Café „Kränzchen“ auf dem Friedhof

Lünen | Foto: Michael Rottmann

Wenn der Friedhof nach frischem Kaffee duftet und die Buttercremeschnitte beim Blick über die Gräber die Trauer zu einem süßen Erlebnis werden lässt.

Guck an die Schweizer, die trauen sich was, dachte ich, als ich in einem Schweizer Tageblatt von der Eröffnung des ersten Friedhofcafés in der Schweiz las. Im gleichen Artikel fand sich auch der Hinweis, dass es so etwas in Deutschland schon länger gebe. Stimmt! Ohne langes Suchen wurde ich in Berlin, München, Hamburg, Regensburg, Soest usw. fündig. In letzterem gibt es das doppeldeutige Café „Kränzchen“.
Man ist ja erst etwas schockiert. Aber hatte ich mich nicht schon dann und wann gewundert, warum um Gottes Willen an den Hauptwegen der Friedhöfe keine Automaten aufgestellt sind, wo man sich seinen Coffee Togo ziehen kann, besonders an useligen Novembertagen?
Ja, aber Kuchen, Buttercreme? Würde ich beim Blick über Gräber etwas davon runterkriegen?
Ein Kommentar zu einem Berliner Friedhofscafé: „Ob zusammen mit einem Besuch des Alten St-Matthäus-Kirchhofs, oder nur so: hier findet man ein sehr originelles, beliebtes Cafe, mit einem recht gemischten Publikum. Das Café ist Anlaufstelle für Trauerfeiern, für die musikalischen und künstlerischen Projekte des Friedhofs, für normale Friedhofsbesucher, aber auch für Liebhaber von Kaffee und hausgebackenem Kuchen. In der milden Jahreszeit sitzt man auch sehr schön draussen“.
(https://www.tripadvisor.de/ShowUserReviews-g187323-d2290130-r419742537-Cafe_Finovo-Berlin.html#)
„Die Vorstellung, in einer ehemaligen Leichenhalle auf einen Latte Macchiato einzukehren hat schon etwas Bizarres. Genau das kann erleben, wer das Café Strauß in Kreuzberg besucht. Die Besucher sitzen auf der überdachten Terrasse und genießen in der Nachmittagssonne die legendäre Friedhofsruhe. Das Angebot an Speisen ist übersichtlich: Croissants, Quiches und Brezeln, Kuchen, Kekse und Roggenbrotschnittchen, die etwa mit Rote-Beete-Creme, Hummus oder Rucola-Walnuss-Pesto belegt sind, 90 Cent kostet das Stück. Einmal im Monat finden im Café auf dem Friedhof Veranstaltungen statt, Ausstellungen, Konzerte oder Lesungen“. (Hauptstadtportal)
So wie in Berlin hat Cafémania auch andernorts längst die Friedhöfe erreicht, wie übrigens alle Punkte , wo sich Menschen (notgedrungen) begegnen. Auch Krankenhausflure riechen nicht mehr nach Desinfektionsmitteln, ihre zahlreichen Selbstbedienungsecken verströmen Latte Macchiato-Düfte.
********
■ **Herausforderung A**: Wie viel kostet laut dem Text über Friedhofscafés ein Stück im Café Strauß in Kreuzberg?
■ **Herausforderung B**: Gib den Abschnitt aus dem Text über Friedhofscafés wortgetreu wieder, beginnend bei „Guck an die“ und endend bei „an useligen Novembertagen?“.
Die Daten spielen dabei keine Rolle.

■ **Quellenauszug**:
********
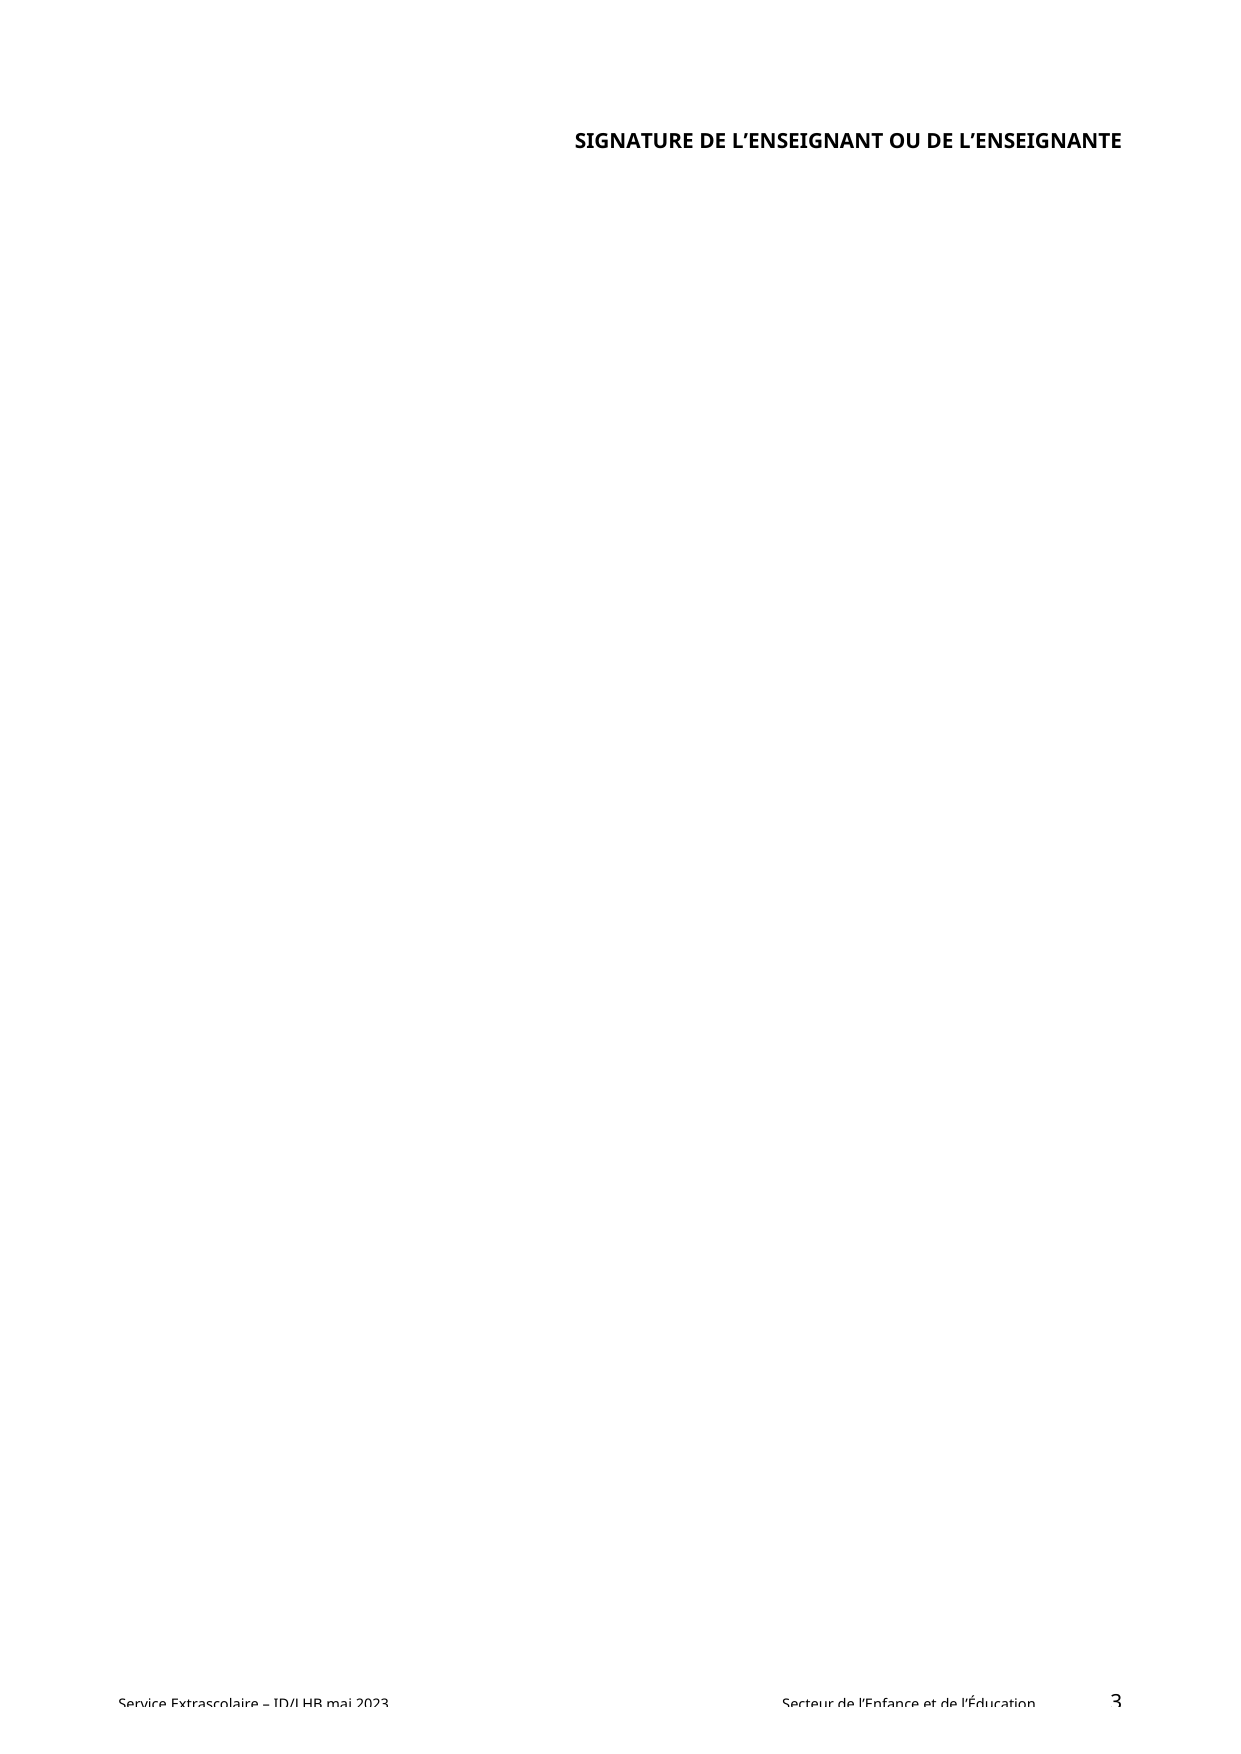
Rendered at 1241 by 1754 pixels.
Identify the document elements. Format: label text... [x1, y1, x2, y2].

text SIGNATURE DE L’ENSEIGNANT OU DE L’ENSEIGNANTE [118, 127, 1122, 155]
********
■ **Schriftliche Antwort A**: Ein Stück kostet 90 Cent.

■ **Schriftliche Antwort B**:
Guck an die Schweizer, die trauen sich was, dachte ich, als ich in einem Schweizer Tageblatt von der Eröffnung des ersten Friedhofcafés in der Schweiz las. Im gleichen Artikel fand sich auch der Hinweis, dass es so etwas in Deutschland schon länger gebe. Stimmt! Ohne langes Suchen wurde ich in Berlin, München, Hamburg, Regensburg, Soest usw. fündig. In letzterem gibt es das doppeldeutige Café „Kränzchen“.
Man ist ja erst etwas schockiert. Aber hatte ich mich nicht schon dann und wann gewundert, warum um Gottes Willen an den Hauptwegen der Friedhöfe keine Automaten aufgestellt sind, wo man sich seinen Coffee Togo ziehen kann, besonders an useligen Novembertagen?